◆ **Parts of the exercise**
[A] Answer these questions from the winery passage:
(i) Who is Hannah's Hill Vineyard named after?
(ii) Which wine did the writers buy at Hannah's Hill, and at what price?
(iii) What power source runs much of Rune's operation?
[B] Can you write the next part of the passage on the Sonoita wineries, picking up after its final sentence?

◆ **Passage to read**
<<<<
Hannah's Hill Vineyard, 3989 Highway 82, owned by Ann and Jim Gardner. The Phoenix couple are still commuting to Sonoita on weekends, but Ann Gardner told us they are planning to move south full time soon. The vineyard is named after their daughter. What began as a hobby has turned into an award-winning family operation. The family includes two white German shepherds, rescue dogs that helped us find the modest tasting room, which we almost overlooked. We shared 10 tastings, settling on a 2012 California petite sirah ($25) to add to our collection. Tastings: Saturday 10 a.m. to 5 p.m., Sunday 10 a.m. to 4 p.m.
Rune, 3969 Highway 82, owned by James Callahan. Another fairly new winery next door to Hannah's Hill, Rune prides itself on energy efficiency, running much of its operation on solar power. Both places have gorgeous views as well as excellent wines. We split five tastes, and took home a 2014 viognier, made from grapes grown in Cochise County. Tastings: Friday through Sunday, 11 a.m. to 5 p.m.
>>>>
◆ **Data segment**
<<<<
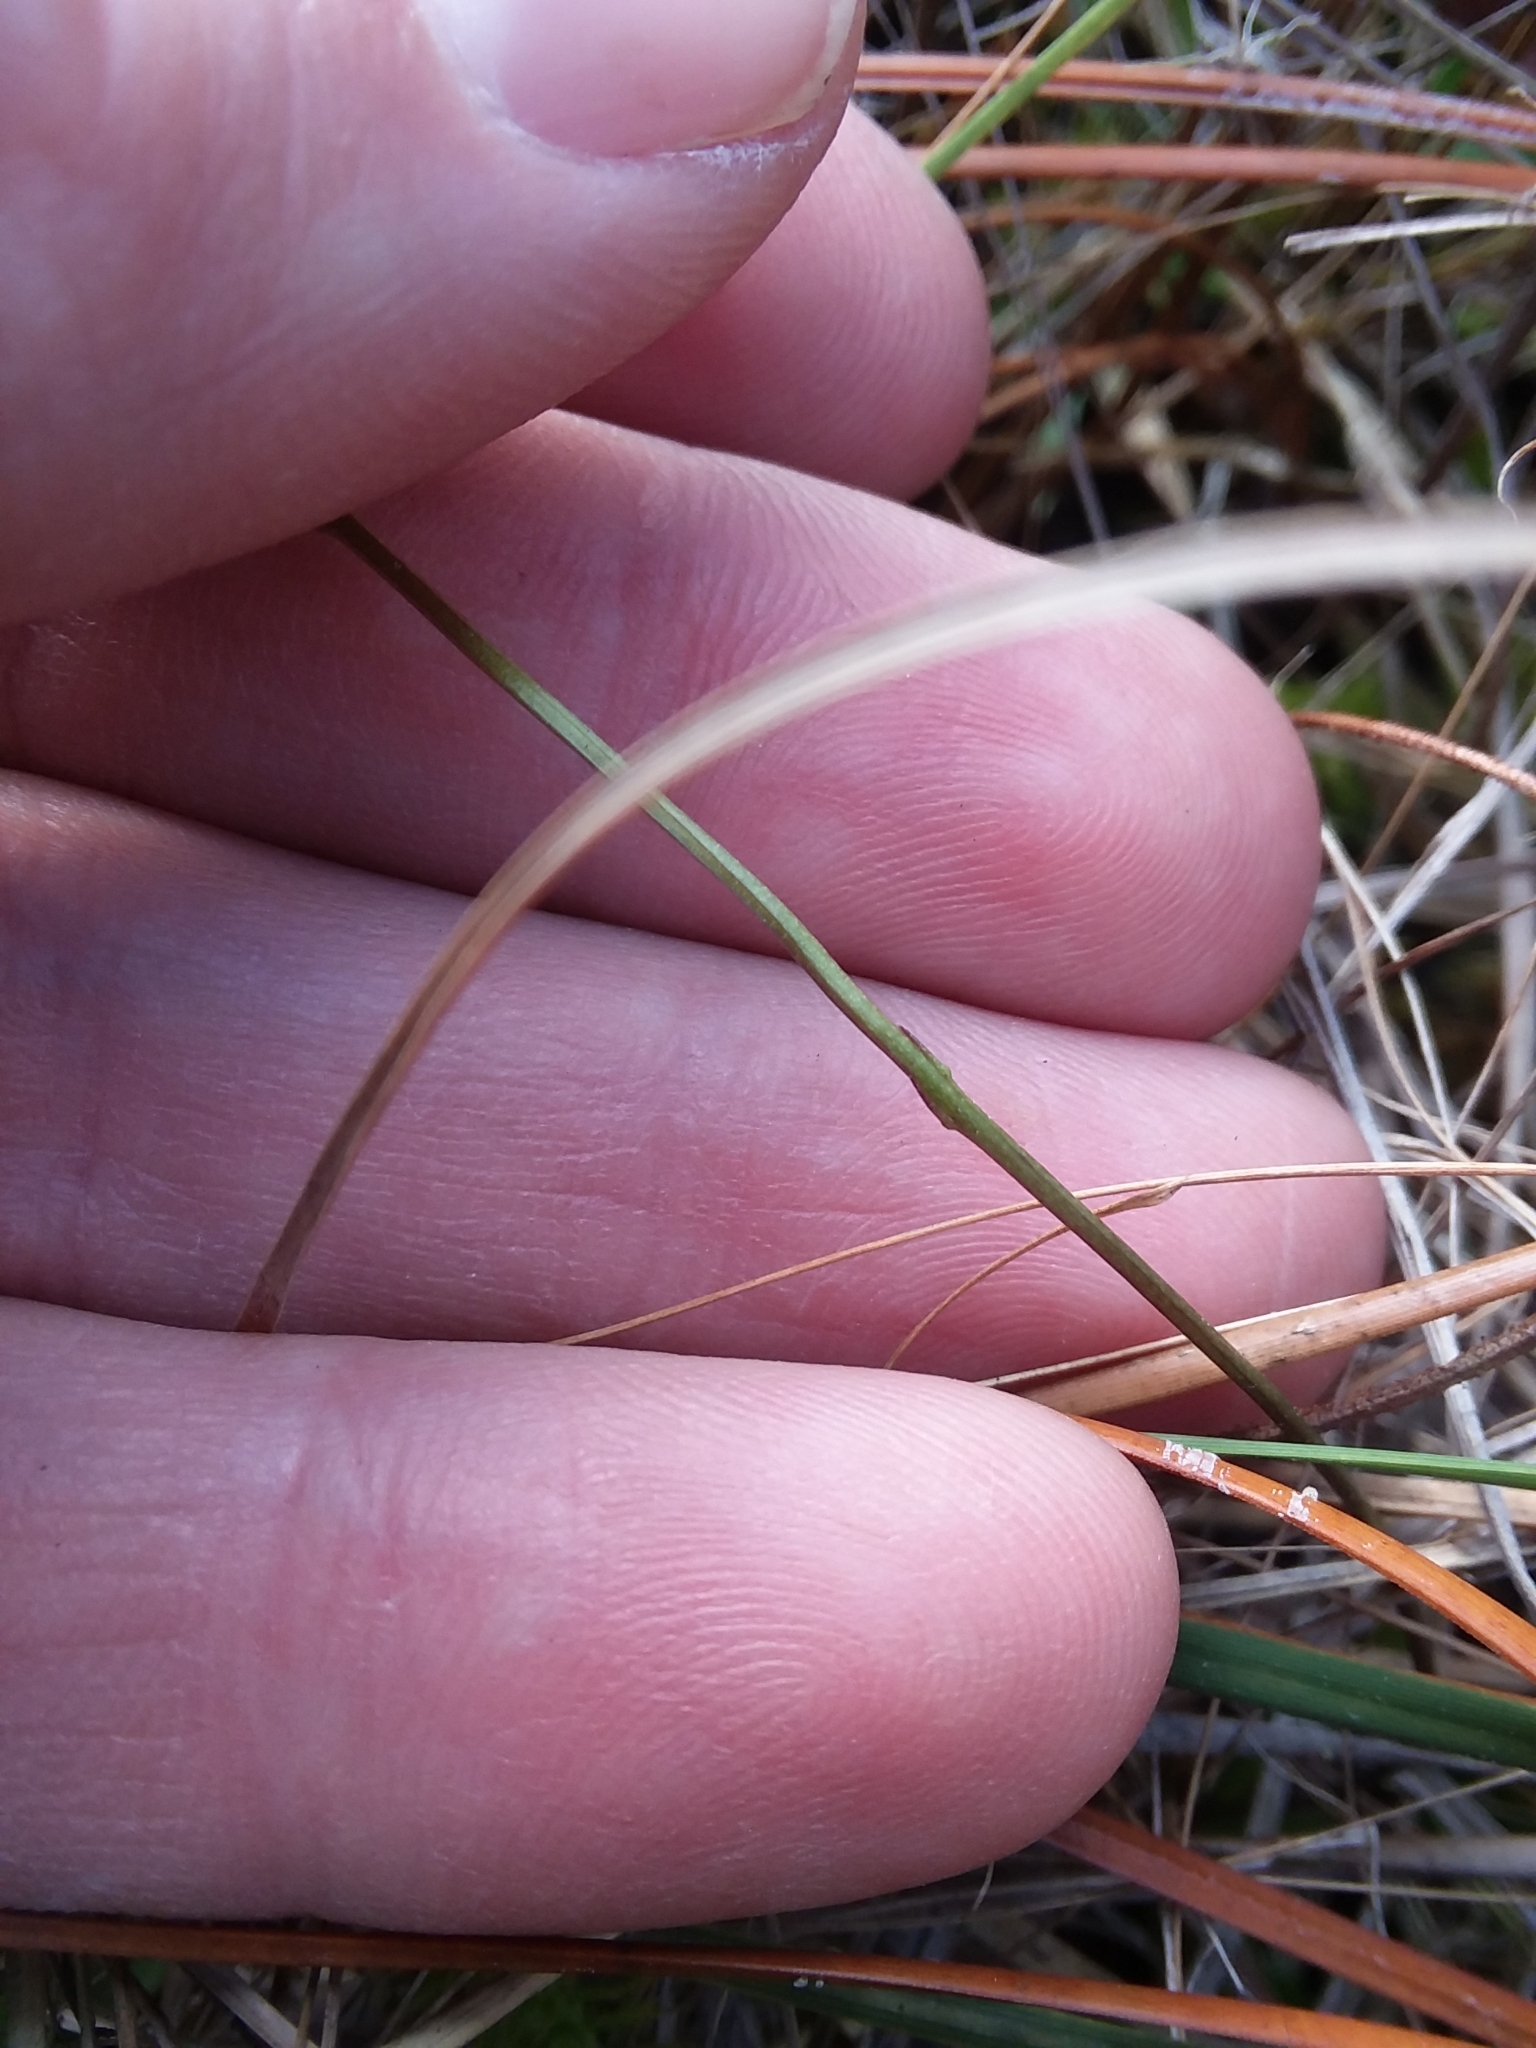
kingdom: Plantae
>>>>
◆ **The answers**
[A]
(i) Ann and Jim Gardner's daughter
(ii) A 2012 California petite sirah, at $25
(iii) Solar power

[B]
Callaghan Vineyards, 336 Elgin Road, owned by Kent Callaghan. We thought we were saving perhaps Arizona's best-known winery for last. Wine expert Robert Parker calls Callaghan Vineyards (the owner pronounces the "g") “one of the most interesting wineries in America.” Callaghan's wines have been served at the White House four times, including at President Bill Clinton's final state dinner. The place was packed at 3 p.m., but we slogged through the crowd for 10 more tastes. Picking a favorite was tough. Among the reds, the 2013 mourvedre and the 2013 tempranillo were both excellent. So was Barrett's, a sparkling white made from grapes grown on the site. But we decided to take home two other reds, a 2014 Al's Syrah, made from 100 percent syrah grapes grown at Sam Pillsbury's vineyard and a 2015 petit verdot. And that would have been the end of our journey, except, as we were driving back to our room around 4 p.m. we saw a sign pointing off the beaten path. Tastings: Thursday through Sunday, 11 a.m. to 4 p.m.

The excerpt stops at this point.